CU @Dorfmitte: CDU zieht in Höver positive Bilanz der Reihe

Zum Abschluss der Gesprächsreihe „CU @Dorfmitte“ des CDU-Bürgermeisterkandidaten Dr. Marco Schinze-Gerber kamen am Nachmittag noch einmal zahlreiche Besucher vor der Grundschule in Höver zusammen. Unterstützung erhielt der Sehnder Kandidat dabei vom CDU-Kandidaten für das Amt des Regionspräsidenten, Dr. Oliver Junk, sowie vom Bundestagsabgeordneten Hendrik Hoppenstedt.
Schinze-Gerber blickte auf seine Haustürbesuche und die insgesamt 14 bisherigen Stationen der Veranstaltungsreihe zurück. Die Resonanz sei gut gewesen, sagte er. „Die Veranstaltungen in Wehmingen und Evern waren mit dem Besuch die Top-Treffen“, so Dr. Schinze-Gerber in Höver. Im Schnitt hätten rund 70 Gäste an den Treffen teilgenommen. Auch kleinere Orte hätten eine beachtliche Beteiligung gezeigt: „In Gretenberg waren es zwölf Personen – bei 109 Einwohnern immerhin rund zehn Prozent“, so Schinze-Gerber.
Themen beim Wahlkampf
Die Gesprächsthemen bei den Veranstaltungen hätten sich weitgehend mit denen an den Haustüren gedeckt. Die Gespräche dort dauerten im Durchschnitt zwischen fünf und zehn Minuten; zugleich sei die Antreffquote hoch gewesen. Im Mittelpunkt hätten vor allem vier Punkte gestanden: Erstens ging es um die Grün- und Grauflächenpflege, zweitens um das inzwischen gestrichene Fahrradparkhaus, drittens um das neue Rathaus und die neue Mitte von Sehnde und viertens um die Finanzlage der Stadt.
Weitere wiederkehrende Anliegen seien Kinderbetreuung, Schulentwicklung, ein Kinderarzt und die gesundheitliche Versorgung im Stadtgebiet gewesen.

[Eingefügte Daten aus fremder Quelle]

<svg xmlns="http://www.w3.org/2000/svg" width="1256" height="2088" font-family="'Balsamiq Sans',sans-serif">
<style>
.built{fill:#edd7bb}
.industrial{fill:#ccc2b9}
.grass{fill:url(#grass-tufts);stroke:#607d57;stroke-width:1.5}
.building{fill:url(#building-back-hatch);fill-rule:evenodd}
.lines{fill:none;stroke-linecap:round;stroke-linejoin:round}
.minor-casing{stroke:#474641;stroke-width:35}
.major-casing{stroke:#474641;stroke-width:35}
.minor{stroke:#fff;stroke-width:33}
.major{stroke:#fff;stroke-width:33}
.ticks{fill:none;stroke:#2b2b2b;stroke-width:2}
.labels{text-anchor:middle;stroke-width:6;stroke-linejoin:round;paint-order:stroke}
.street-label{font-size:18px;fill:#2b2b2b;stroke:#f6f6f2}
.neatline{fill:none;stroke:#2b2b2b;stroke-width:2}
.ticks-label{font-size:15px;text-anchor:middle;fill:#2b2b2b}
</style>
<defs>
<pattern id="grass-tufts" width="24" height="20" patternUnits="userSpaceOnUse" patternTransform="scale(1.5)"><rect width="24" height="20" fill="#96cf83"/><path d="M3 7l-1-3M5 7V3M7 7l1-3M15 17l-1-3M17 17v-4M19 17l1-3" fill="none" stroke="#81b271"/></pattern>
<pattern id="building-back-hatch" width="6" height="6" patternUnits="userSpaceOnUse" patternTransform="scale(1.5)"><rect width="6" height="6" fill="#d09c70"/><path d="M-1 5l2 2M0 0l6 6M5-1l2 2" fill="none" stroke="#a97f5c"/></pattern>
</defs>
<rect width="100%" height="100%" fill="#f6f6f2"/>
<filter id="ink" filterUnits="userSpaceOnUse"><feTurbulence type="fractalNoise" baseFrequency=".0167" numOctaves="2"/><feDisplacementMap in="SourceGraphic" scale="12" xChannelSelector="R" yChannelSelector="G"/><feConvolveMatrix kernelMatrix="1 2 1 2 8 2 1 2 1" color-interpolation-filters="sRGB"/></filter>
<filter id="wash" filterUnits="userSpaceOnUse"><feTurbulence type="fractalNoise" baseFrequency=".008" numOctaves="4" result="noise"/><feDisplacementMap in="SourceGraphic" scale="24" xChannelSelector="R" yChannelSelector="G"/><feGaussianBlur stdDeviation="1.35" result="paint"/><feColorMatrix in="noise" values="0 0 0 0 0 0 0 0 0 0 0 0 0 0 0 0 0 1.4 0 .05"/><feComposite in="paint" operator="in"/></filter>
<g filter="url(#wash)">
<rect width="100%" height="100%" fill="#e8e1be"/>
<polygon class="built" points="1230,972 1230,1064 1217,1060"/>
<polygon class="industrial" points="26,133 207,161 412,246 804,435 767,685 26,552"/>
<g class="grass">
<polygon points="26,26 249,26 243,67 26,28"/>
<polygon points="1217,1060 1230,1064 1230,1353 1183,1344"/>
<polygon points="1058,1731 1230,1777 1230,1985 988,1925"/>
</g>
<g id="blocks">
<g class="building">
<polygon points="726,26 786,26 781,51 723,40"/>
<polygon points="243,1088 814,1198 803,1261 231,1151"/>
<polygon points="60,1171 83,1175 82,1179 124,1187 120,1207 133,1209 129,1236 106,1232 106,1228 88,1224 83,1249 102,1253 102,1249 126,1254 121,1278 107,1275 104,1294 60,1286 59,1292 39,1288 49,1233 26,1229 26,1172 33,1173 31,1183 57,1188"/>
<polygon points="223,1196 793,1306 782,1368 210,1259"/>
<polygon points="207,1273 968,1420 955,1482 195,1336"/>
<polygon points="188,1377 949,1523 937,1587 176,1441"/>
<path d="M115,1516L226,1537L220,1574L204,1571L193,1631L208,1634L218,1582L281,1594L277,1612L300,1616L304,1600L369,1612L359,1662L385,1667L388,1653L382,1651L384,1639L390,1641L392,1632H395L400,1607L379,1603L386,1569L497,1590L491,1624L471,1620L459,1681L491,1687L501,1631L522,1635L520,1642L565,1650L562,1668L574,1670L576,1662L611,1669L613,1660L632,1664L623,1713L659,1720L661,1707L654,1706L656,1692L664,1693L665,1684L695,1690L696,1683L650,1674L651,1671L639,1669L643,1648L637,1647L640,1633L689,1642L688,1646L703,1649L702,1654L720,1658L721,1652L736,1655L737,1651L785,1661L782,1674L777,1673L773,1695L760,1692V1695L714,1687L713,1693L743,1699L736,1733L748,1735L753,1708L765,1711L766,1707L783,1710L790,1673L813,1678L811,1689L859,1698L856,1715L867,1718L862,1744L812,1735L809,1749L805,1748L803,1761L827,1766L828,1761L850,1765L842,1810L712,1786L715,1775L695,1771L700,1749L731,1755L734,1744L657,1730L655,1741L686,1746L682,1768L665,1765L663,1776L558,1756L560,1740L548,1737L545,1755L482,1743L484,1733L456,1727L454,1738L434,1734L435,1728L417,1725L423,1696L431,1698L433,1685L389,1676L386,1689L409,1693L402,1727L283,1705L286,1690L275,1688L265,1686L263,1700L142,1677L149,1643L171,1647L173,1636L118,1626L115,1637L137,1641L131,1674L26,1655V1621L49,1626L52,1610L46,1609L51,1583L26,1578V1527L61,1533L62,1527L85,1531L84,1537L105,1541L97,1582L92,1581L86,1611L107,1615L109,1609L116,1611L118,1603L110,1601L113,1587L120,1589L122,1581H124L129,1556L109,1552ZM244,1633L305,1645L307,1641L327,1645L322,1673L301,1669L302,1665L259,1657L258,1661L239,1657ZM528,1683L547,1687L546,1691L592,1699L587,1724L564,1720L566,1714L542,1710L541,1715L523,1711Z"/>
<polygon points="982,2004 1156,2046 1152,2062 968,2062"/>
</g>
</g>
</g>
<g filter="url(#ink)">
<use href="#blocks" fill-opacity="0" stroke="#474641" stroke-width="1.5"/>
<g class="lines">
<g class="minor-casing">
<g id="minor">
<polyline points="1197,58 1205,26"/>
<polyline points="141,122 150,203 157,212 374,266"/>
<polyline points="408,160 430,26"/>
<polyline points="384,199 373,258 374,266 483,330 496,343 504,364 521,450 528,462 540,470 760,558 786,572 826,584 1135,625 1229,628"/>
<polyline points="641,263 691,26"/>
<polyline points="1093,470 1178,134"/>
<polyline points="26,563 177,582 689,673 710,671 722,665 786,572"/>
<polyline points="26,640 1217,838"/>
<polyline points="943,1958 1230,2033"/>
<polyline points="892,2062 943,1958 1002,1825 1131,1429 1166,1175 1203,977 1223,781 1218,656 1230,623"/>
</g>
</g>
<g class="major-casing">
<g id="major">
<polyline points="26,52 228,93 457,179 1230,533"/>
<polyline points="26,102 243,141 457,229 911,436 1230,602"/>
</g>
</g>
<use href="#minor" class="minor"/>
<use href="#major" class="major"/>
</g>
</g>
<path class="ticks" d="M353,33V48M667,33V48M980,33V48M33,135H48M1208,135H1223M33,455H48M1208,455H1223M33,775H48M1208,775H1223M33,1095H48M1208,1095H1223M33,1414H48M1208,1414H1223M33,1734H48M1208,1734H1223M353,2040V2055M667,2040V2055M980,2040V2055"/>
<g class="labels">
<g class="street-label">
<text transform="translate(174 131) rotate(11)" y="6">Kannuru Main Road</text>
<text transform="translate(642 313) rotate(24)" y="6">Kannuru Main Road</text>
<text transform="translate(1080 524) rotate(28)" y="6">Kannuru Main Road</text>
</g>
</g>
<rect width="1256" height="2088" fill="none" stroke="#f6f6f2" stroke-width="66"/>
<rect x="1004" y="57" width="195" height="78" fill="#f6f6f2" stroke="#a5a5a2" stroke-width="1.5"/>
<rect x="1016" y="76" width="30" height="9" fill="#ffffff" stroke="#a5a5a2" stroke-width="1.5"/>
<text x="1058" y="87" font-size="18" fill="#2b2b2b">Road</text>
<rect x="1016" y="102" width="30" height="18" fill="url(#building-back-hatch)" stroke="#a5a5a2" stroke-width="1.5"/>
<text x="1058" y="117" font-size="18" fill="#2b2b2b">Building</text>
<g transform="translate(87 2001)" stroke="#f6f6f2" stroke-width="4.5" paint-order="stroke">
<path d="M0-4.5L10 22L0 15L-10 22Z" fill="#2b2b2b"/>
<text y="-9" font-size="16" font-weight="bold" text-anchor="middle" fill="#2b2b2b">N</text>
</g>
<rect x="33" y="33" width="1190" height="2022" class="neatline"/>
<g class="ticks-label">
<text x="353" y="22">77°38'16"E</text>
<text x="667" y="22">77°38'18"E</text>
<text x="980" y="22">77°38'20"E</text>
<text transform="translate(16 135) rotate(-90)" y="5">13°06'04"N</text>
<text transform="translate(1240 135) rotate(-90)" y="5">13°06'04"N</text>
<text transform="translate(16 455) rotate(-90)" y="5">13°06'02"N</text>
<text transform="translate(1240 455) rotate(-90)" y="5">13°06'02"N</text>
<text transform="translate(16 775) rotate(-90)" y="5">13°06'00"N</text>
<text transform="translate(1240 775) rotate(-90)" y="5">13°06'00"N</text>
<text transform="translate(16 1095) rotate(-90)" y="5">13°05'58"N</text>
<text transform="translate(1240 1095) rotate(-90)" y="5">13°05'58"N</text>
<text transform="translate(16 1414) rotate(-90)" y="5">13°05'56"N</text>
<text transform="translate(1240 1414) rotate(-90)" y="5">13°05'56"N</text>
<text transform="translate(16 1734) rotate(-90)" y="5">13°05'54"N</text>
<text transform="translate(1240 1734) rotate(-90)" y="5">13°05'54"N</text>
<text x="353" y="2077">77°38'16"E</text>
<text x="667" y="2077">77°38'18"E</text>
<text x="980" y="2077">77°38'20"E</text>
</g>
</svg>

Schinze-Gerber zeigte sich mit der Kombination aus Haustürbesuchen und Gesprächsständen zufrieden: „Ich bin schon einige Jahre im politischen Bereich unterwegs und habe alle Arten von Veranstaltungen besucht. Aber die diesjährige Reihe mit Haustürbesuchen und den CU-@Dorfmitte-Ständen war gut.“ Diese Form des Austauschs wolle er auch nach der Wahl fortsetzen und weiterhin die Ortsteile besuchen.
Wahlkampf in Höver
Auch Elisabeth Schärling, CDU-Kandidatin für Höver und den Stadtrat, zog ein positives Fazit. „Wir haben schöne Gespräche geführt“, sagte sie. Mit Oliver Junk und Hendrik Hoppenstedt habe sie insbesondere über die Belastungen Hövers gesprochen. Dabei seien unter anderem das Holcim-Werk, der Schwerlastverkehr und die Lärmsituation am Kreisverkehr am Ortseingang zur Sprache gekommen.
Seit auf der Hannoverschen Straße Tempo 30 ausgeschildert worden sei, habe die Auswertung eines Verkehrsdisplays am Ortseingang einen Rückgang des Schwerlastverkehrs um 200 bis 250 Fahrzeuge täglich ergeben, berichtete Schärling. Das entspreche einem Minus von rund 22 Prozent. Dennoch seien auch illegale Autorennen am Wochenende im Bereich des Blumengroßmarkts ein Thema gewesen. Darüber hinaus werde derzeit nach Ideen für zusätzliche Jugendangebote im Ort gesucht.
Mit dem Termin in Höver endete die Reihe „CU @Dorfmitte“ – am Sonntag haben nun die Wähler das Wort.